Intel on Thursday notified its partners and customers that it would be discontinuing its Itanium 9700-series (codenamed Kittson) processors, the last Itanium chips on the market. Under their product discontinuance plan, Intel will cease shipments of Itanium CPUs in mid-2021, or a bit over two years from now. The impact to hardware vendors should be minimal – at this point HP Enterprise is the only company still buying the chips – but it nonetheless marks the end of an era for Intel and their interesting experiment into a non-x86 VLIW-style architecture.

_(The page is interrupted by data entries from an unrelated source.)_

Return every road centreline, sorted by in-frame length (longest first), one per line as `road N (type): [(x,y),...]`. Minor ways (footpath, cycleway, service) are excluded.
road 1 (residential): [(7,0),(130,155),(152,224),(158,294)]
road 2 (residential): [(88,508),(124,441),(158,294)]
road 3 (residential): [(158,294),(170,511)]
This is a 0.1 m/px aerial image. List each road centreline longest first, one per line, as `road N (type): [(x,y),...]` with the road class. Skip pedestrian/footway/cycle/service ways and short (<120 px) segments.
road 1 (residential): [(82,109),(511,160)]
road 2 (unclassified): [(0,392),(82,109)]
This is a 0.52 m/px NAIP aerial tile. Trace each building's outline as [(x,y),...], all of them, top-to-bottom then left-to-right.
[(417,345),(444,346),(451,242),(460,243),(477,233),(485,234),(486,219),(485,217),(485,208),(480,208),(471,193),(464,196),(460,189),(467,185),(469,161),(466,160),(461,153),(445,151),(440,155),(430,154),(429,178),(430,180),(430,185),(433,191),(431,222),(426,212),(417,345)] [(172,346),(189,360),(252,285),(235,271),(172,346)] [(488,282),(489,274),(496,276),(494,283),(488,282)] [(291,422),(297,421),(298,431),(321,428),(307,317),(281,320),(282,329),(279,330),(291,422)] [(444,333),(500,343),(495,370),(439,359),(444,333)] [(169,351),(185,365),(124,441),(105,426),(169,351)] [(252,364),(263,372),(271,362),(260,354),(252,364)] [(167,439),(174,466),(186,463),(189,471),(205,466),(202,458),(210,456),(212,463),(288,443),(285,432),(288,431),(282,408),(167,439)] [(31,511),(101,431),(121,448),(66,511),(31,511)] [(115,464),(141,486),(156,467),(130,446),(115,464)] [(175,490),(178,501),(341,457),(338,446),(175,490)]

The current-generation octa and quad-core Itanium 9700-series processors were introduced by Intel in 2017, in the process becoming the final processors based on the IA-64 ISA. Kittson for its part was a clockspeed-enhanced version of the Itanium 9500-series ‘Poulson’ microarchitecture launched in 2012, and featured a 12 instructions per cycle issue width, 4-way Hyper-Threading, and multiple RAS capabilities not found on Xeon processors back then. It goes without saying that the writing has been on the wall for Itanium for a while now, and Intel has been preparing for an orderly wind-down for quite some time.

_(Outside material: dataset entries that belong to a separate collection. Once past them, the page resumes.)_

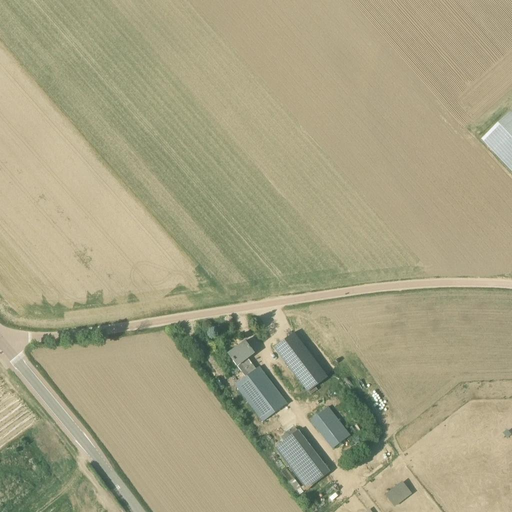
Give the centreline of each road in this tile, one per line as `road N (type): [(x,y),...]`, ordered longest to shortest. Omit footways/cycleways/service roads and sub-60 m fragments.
road 1 (unclassified): [(511,285),(373,287),(3,346)]
road 2 (tertiary): [(137,511),(3,346)]
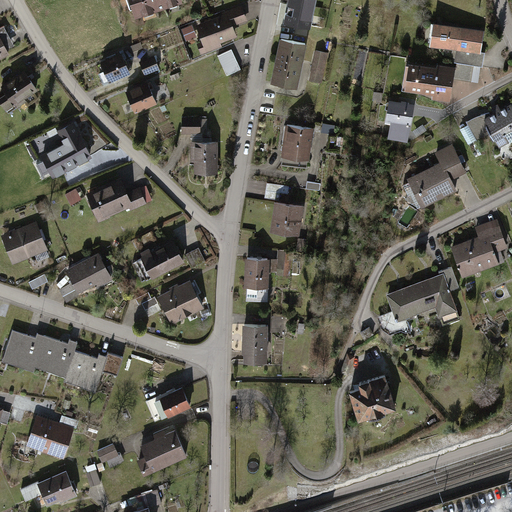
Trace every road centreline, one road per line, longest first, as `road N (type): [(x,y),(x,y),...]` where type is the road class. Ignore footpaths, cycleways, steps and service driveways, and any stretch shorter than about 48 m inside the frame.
road 1 (residential): [(17,0),(88,103),(209,221),(225,227)]
road 2 (residential): [(282,511),(511,437)]
road 3 (residential): [(225,227),(273,0)]
road 4 (residential): [(0,291),(125,335),(220,356)]
road 5 (residential): [(511,193),(391,254),(356,328)]
road 6 (residential): [(218,511),(220,356)]
road 7 (residential): [(220,356),(225,227)]
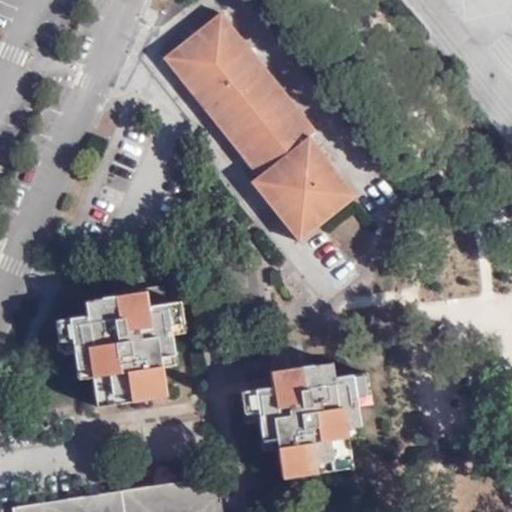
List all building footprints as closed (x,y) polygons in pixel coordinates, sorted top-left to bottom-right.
[(232,10),(184,49),(201,72),(195,77),(206,91),(214,84),(227,104),(219,108),(225,115),(234,109),(250,131),(241,136),(252,149),(261,142),(277,166),(271,170),(290,195),(281,200),(291,213),(300,207),(319,228),(367,192),(320,133),(325,126),(232,10)] [(201,72),(184,49),(177,55),(195,77),(201,72)] [(214,84),(206,91),(219,108),(227,104),(214,84)] [(225,115),(241,136),(250,131),(234,109),(225,115)] [(261,142),(252,149),(269,171),(271,170),(277,166),(261,142)] [(271,170),(269,171),(264,179),(281,200),(290,195),(271,170)] [(308,236),(319,228),(300,207),(291,213),(308,236)] [(152,305),(172,302),(168,280),(117,289),(119,294),(123,317),(152,315),(152,305)] [(185,300),(172,302),(152,305),(152,315),(123,317),(119,294),(87,300),(90,315),(58,320),(62,342),(76,338),(78,349),(80,366),(96,365),(98,376),(102,405),(168,395),(165,367),(162,354),(179,352),(176,334),(189,332),(185,300)] [(76,338),(62,342),(63,350),(78,349),(76,338)] [(180,364),(179,352),(162,354),(165,367),(180,364)] [(83,378),(98,376),(96,365),(80,366),(83,378)] [(257,394),(244,396),(250,426),(263,425),(266,443),(280,441),(282,453),(286,479),(353,468),(349,442),(348,432),(362,430),(359,410),(357,399),(369,397),(365,378),(335,382),(332,366),(300,372),(305,394),(279,399),(277,389),(257,394)] [(255,384),(257,394),(277,389),(279,399),(305,394),(300,372),(300,366),(273,374),(275,380),(255,384)] [(357,399),(359,410),(371,408),(369,397),(357,399)] [(348,432),(349,442),(363,441),(362,430),(348,432)] [(280,441),(266,443),(268,454),(282,453),(280,441)] [(20,511),(228,511),(223,475),(19,505),(20,511)]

At this point, the only systems that actually use Itanium 9700-series CPUs are the HPE Integrity Superdome machines, which are running the HP-UX 11i v3 operating system and launched in mid-2017. So Intel's sole Itanium customer will have to submit their final Itanium orders – as well as orders for Intel’s C112/C114 scalable memory buffers – by January 30, 2020. Intel will then ship its last Itanium CPUs by July 29, 2021. HPE for its part will support their systems through at least December 31, 2025, but depending on how much stock HPE wants to keep on hand, they'll presumably stop selling them a few years sooner than that.

With the EOL plan for the Itanium 9700-series CPUs in place, it certainly means that this is the end of the road for the whole Itanium project, both for HPE and Intel. The former has been offering Xeon-based NonStop and Integrity servers for years now, whereas the latter effectively ceased development of new CPUs featuring the IA-64 ISA earlier this decade. The machines running these CPUs will of course continue their operations through at least late 2025 (or until HPE drops HP-UX 11i v3) simply because mission-critical systems are bought for the long-haul, but Intel will cease shipments of Itaniums in 2.5 years from now.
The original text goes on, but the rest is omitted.